Second, we might ask whether the claim that "taxpayer are the best judges of how to spend their money" (see last paragraph here) implies that all public spending should be replaced with private spending. A more moderate position might be to argue that when it comes to something like economic stimulus this principle holds true. However, Krugman is arguing against some of the simplistic and fallacious dismissals of stimulus spending, and so aims to free the discussion for substantive arguments from economists and policy makers rather than from the ideological hacks.

By the way, what is the fallacy in the argument he is attacking? Is it a fallacy? Accident, perhaps? Seems to involve the universalization of a principle that probably holds true in many cases (better to let me choose whether to spend my money on a Squeezebox Duet rather than a Sonos System, than have the government choose for me. Maybe something like "When there's no compelling public need, it is preferable to allow citizens to choose how to spend their money than have government choose." What counts as a compelling need is a political question–in the case of the stimulus plan Krugman makes the case that the public need is stimulating the economy and government spending is just much more effective than private spending in doing that.

The "fallacy" seems to work by arguing:

1. We accept principle x.

2. Principle x entails we should not do y.

3. Therefore we should not do y.

However, principle x is either a) not accepted as stated or b) when qualified does not apply to case y.

1. It is wrong to kill.

2. If it is wrong to kill then we should not use lethal force to defend ourselves.

3. Therefore we should not use lethal force to defend ourselves.

 But, either a) it is not wrong (always to kill) or b) it is only wrong to kill without justification.

The fallacy seems to arise when the principle is taken to be persuasive because on the surface it seems true.

Childish Things

Michael Gerson, George W. Bush's former speechwriter, reflects on the meaning of the inauguration.  First, he sees a double standard in comparing the hypothetical (liberal!!) media coverage of John McCain and George W.Bush versus the actual media coverage of Barack Obama.

This inaugural week included a massive achievement in American racial history, an outpouring of civic participation and a gracious executive transition on both sides. But amid the celebration one could detect double standards all around.

If the outcome had been different in November, would John McCain's inaugural coverage have been quite as worshipful as President Obama's — during which the "shiver" up the leg of journalists finally became full-fledged convulsions? Why were the biblical references in Obama's inaugural speech not considered a coded assault on the Constitution, as George W. Bush's were sometimes viewed? And I can only imagine the cascades of hilarity and derision that would have come had Bush messed up the inaugural oath, no matter the cause.

But a sense of victimhood is not attractive from any political perspective. And so, in honor of the "era of responsibility," I put aside such childish things.

The comparison is absolute crap, to put it mildly.  Gerson ought to go back to the coverage of most of Bush's tenure in office for a nauseatingly sycophantic and incurious media, eager to repeat the lamest of his lines, to faun over his heroic landing on an aircraft carrier, his plain-spoken, I-want-to-have-a-beer-with-him (but not that effete, fat, ambitious exaggerator Al Gore) qualities. 

It would have been far less childish of Gerson had he simply not mentioned this things at all.

Now on to Gerson's other childishness.
+-------+
* _Prompt_:
In the text excerpt above, what job did Michael Gerson formerly hold?

* _Source material_:
+-------+
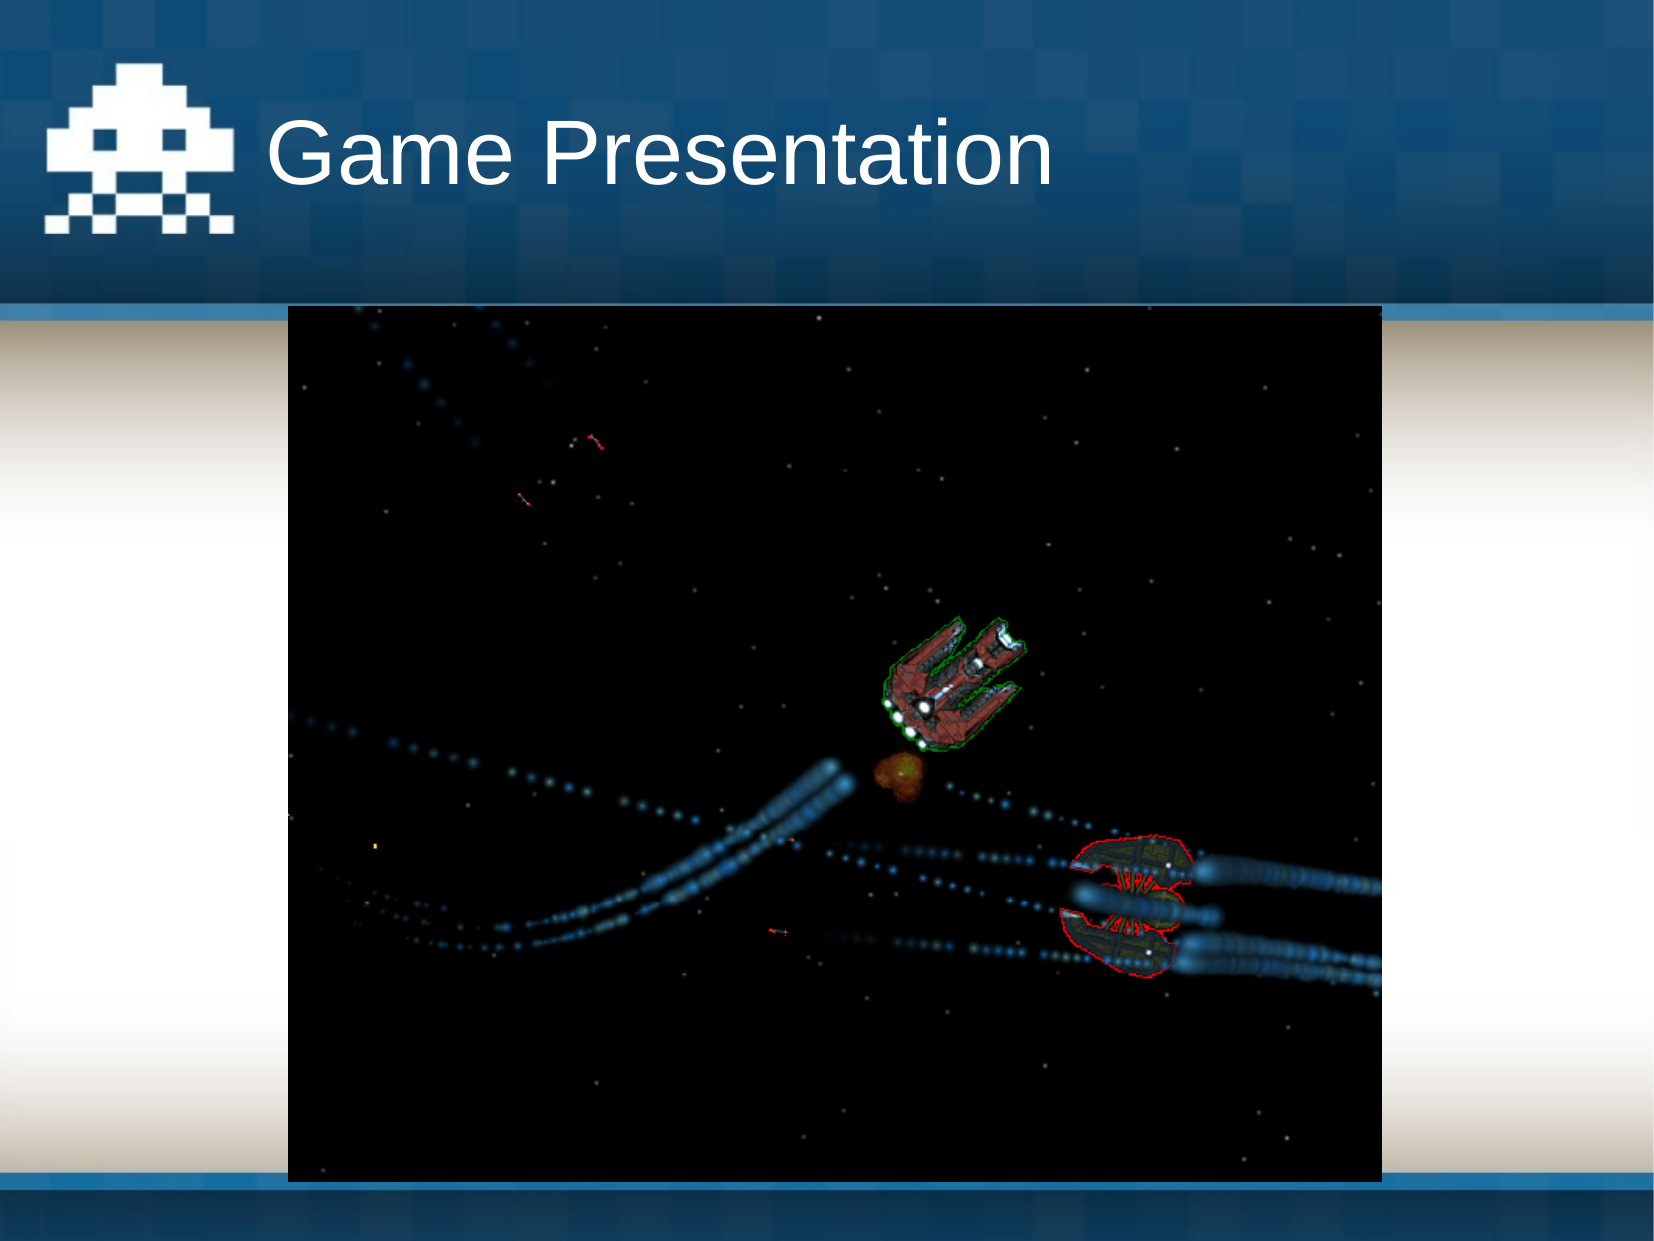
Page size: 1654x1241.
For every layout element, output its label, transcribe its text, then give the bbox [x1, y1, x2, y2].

picture [0, 0, 1654, 1241]
title Game Presentation [265, 49, 1571, 257]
+-------+
* _Response_:
He was George W. Bush's speechwriter.